Each subnet consists of:
- Subnet miners and subnet validators.
- A protocol using which the subnet miners and subnet validators interact with one another. This protocol is part of the incentive mechanism.
- The Bittensor API using which the subnet miners and subnet validators interact with Bittensor's onchain consensus engine Yuma Consensus. The Yuma Consensus is designed to drive these actors: subnet validators and subnet miners, into agreement on who is creating value and what that value is worth.
This starter template is split into three primary files. To write your own incentive mechanism, you should edit these files.
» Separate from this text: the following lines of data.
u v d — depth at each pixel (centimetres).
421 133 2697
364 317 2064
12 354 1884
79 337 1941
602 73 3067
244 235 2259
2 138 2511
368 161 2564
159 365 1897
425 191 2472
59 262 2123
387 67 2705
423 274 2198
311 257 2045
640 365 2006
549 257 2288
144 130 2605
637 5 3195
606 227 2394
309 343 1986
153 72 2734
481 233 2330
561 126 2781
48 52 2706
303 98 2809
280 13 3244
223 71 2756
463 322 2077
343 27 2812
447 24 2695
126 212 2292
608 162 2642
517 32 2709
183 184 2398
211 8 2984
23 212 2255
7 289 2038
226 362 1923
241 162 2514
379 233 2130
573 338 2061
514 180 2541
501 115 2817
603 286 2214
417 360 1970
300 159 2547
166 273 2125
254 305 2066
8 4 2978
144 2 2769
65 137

These files are:
template/protocol.py
: Contains the definition of the protocol used by subnet miners and subnet validators.neurons/miner.py
: Script that defines the subnet miner's behavior, i.e., how the subnet miner responds to requests from subnet validators.neurons/validator.py
: This script defines the subnet validator's behavior, i.e., how the subnet validator requests information from the subnet miners and determines the scores.
The Bittensor Subnet 1 for Text Prompting is built using this template. See Bittensor Text-Prompting for how to configure the files and how to add monitoring and telemetry and support multiple miner types. Also see this Subnet 1 in action on Taostats explorer.
Before you proceed with the installation of the subnet, note the following:
- Use these instructions to run your subnet locally for your development and testing, or on Bittensor testnet or on Bittensor mainnet.
- IMPORTANT: We strongly recommend that you first run your subnet locally and complete your development and testing before running the subnet on Bittensor testnet. Furthermore, make sure that you next run your subnet on Bittensor testnet before running it on the Bittensor mainnet.
- You can run your subnet either as a subnet owner, or as a subnet validator or as a subnet miner.
- IMPORTANT: Make sure you are aware of the minimum compute requirements for your subnet. See the Minimum compute YAML configuration.
- Note that installation instructions differ based on your situation: For example, installing for local development and testing will require a few additional steps compared to installing for testnet. Similarly, installation instructions differ for a subnet owner vs a validator or a miner.
- Running locally: Follow the step-by-step instructions described in this section: Running Subnet Locally.
- Running on Bittensor testnet: Follow the step-by-step instructions described in this section: Running on the Test Network.
- Running on Bittensor mainnet: Follow the step-by-step instructions described in this section: Running on the Main Network.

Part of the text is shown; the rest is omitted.